Bagaimana menghindari gangguan dalam peralihan catu daya yang diatur
Switching pasokan tegangan stabil (stabilized voltage supply) adalah perangkat elektronik yang dapat memberikan daya AC atau DC yang stabil ke beban, termasuk catu daya AC stabil dan catu daya stabil DC. Ketika tegangan atau beban jaringan berfluktuasi sesaat, catu daya yang diatur akan mengkompensasi amplitudo tegangan dengan kecepatan respons 10-30ms untuk menstabilkannya dalam ±2%.
Mengganti catu daya teregulasi adalah jenis catu daya yang relatif baru. Ia memiliki keunggulan efisiensi tinggi, ringan, kemampuan menaikkan dan menurunkan tegangan, dan daya keluaran tinggi. Namun, karena rangkaian bekerja dalam keadaan switching, noise yang dihasilkan relatif besar. Melalui gambar di bawah ini, mari kita bahas secara singkat tentang prinsip kerja catu daya switching step-down. Seperti yang ditunjukkan pada gambar, rangkaian terdiri dari saklar K (transistor atau transistor efek medan pada rangkaian sebenarnya), dioda freewheeling D, induktor penyimpan energi L, kapasitor filter C, dll. Ketika saklar ditutup, catu daya memasok daya ke beban melalui saklar K dan induktor L, dan menyimpan sebagian energi listrik pada induktor L dan kapasitor C.

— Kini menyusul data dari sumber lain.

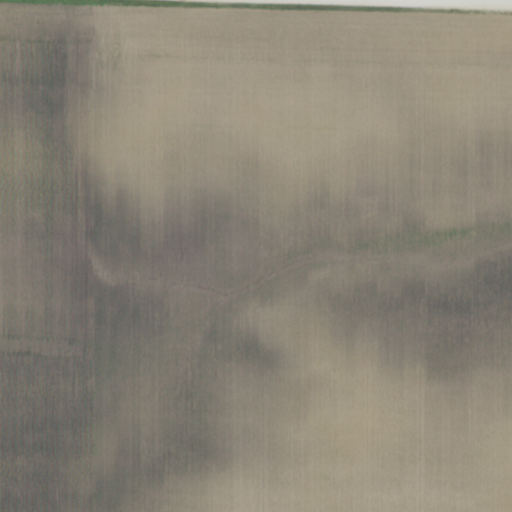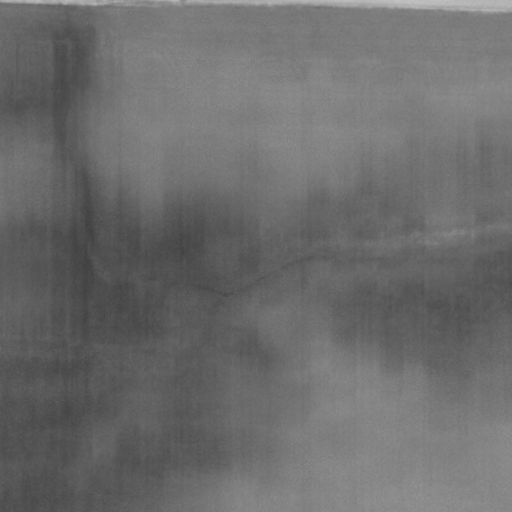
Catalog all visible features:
road: (491, 0)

Ketika catu daya yang diatur switching bekerja, transistor switching dan dioda freewheeling (bisa juga transistor switching lainnya) selalu dihidupkan atau dimatikan secara bergantian. KQ dan KD bukanlah perangkat yang ideal. Konversi kedua negara bagian tersebut membutuhkan waktu tertentu. Ini adalah gangguan Spike yang terjadi. Selama proses peralihan keadaan, saklar hidup tidak sepenuhnya menyala, dan saklar mati tidak mati pada saat itu. Ada jalur langsung dari catu daya ke tanah, menghasilkan arus transien Is. Arus ini berkaitan dengan selisih arus Imax pada saat transistor switching dihidupkan dan arus Icmin pada saat transistor dimatikan, durasi konduksi simultan saklar KQ dan KD, dan faktor lainnya. Karena pengaruh parameter distribusi rangkaian, osilasi dering muncul pada bentuk gelombang.
Catu daya yang diatur peralihan memancarkan interferensi ke ruang saat berfungsi. Tingkat kebisingan yang terpancar berbanding terbalik dengan jarak dari sumber radiasi. Umumnya, pengkabelan dapat dilakukan dengan jarak 5cm. Jika struktur tidak memungkinkan, pelindung harus ditambahkan. Medan elektromagnetik yang kuat dihasilkan di sekitar saluran masukan daya. Untuk mengurangi kopling elektromagnetik antara saluran masukan dan saluran keluaran, keduanya harus dijauhkan satu sama lain.